The workshop began with a journal prompt asking the attendees to reflect on what brought them to the workshop, what expectations or emotions they had and what they hoped to gain. After discussing various skills taught in her class, Healing through Language and Culture, Guevara went on give some background information to her four part docu-series, “following the guardians of fine aroma cacao in Ecuador and Mexico: Afro-Ecuadorian and indigenous elders, agroecological farmers, traditional cooks, artists, and scholars who protect ancestral cacao varieties.”
Not only does this film make an effort to cover the four natural elements of keeping cacao — water, soil, air and fire — but it confronts threatening oppositions to the practice, such as the ability to preserve cultural practices, mining, natural geographic shifts, biodiversity, monocrop expansion and market pressures on endangered rivers.

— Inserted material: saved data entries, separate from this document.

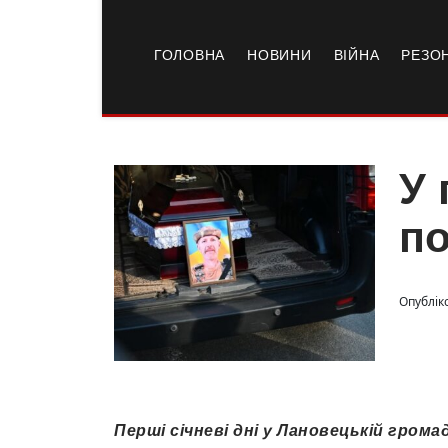
ГОЛОВНА
НОВИНИ
ВІЙНА
РЕЗО
У 
по
Опубліко
Перші січневі дні у Лановецькій гром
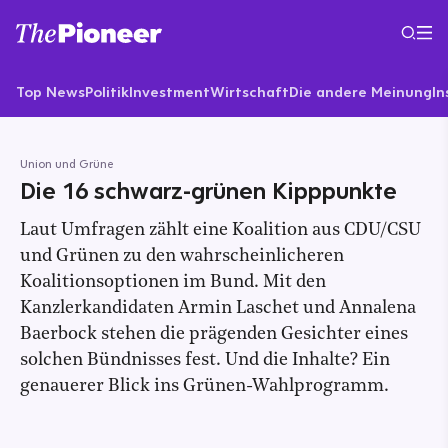
Top News
Politik
Investment
Wirtschaft
Die andere Meinung
In
Union und Grüne
Die 16 schwarz-grünen Kipppunkte
Laut Umfragen zählt eine Koalition aus CDU/CSU
und Grünen zu den wahrscheinlicheren
Koalitionsoptionen im Bund. Mit den
Kanzlerkandidaten Armin Laschet und Annalena
Baerbock stehen die prägenden Gesichter eines
solchen Bündnisses fest. Und die Inhalte? Ein
genauerer Blick ins Grünen-Wahlprogramm.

This allowed attendees of this workshop to gain multiple perspectives on the work put into the traditional harvesting of cacao.
Here, attendees learned about the Chocó Andino, an endangered and biodiverse region that spans from Northwest Ecuador through, Columbia and Panama, housing 12 types of forest, 270 mammal species, 210 reptiles and 2110 different plants, including a variety of cacao trees that provide cacao to both small and large agricultural companies.
The Rainforest Partnership, a global non-profit that works with indigenous communities in rainforest conservation, is currently working to attempt to preserve as much of the unique ecosystems, biodiversity and water sources the Chocó Andino has provided for years. This is done by establishing private reserves that “ensure lasting protection of standing forests,” and “allow for natural regeneration of degraded areas,” enabling the traditional harvesting of cacao in the Mashpi conservation area. The importance of preserving this land, specifically the Mashipi region, is further emphasized in the film by Cacao expert, Flor María Castillo Quiñones.
Guevara then went on to demonstrate how Mashpi cacao is special due to the traditional indigenous practices of harvesting cacao, as opposed to machine-made harvesting. Throughout this workshop the importance of traditional practices and cultural preservation were emphasized, sharing the ties it has to one's daily life and how one connects with their culture and ancestry.
Following the presentation, attendees were able to hand-make cacao truffles and experience the importance of physical contact with cultural recipes, shining an overarching light not only on Guevara's work to document these preservation practices, but further illustrate the history behind each bite.
Madeleine Diesl ’28 contributed fact-checking.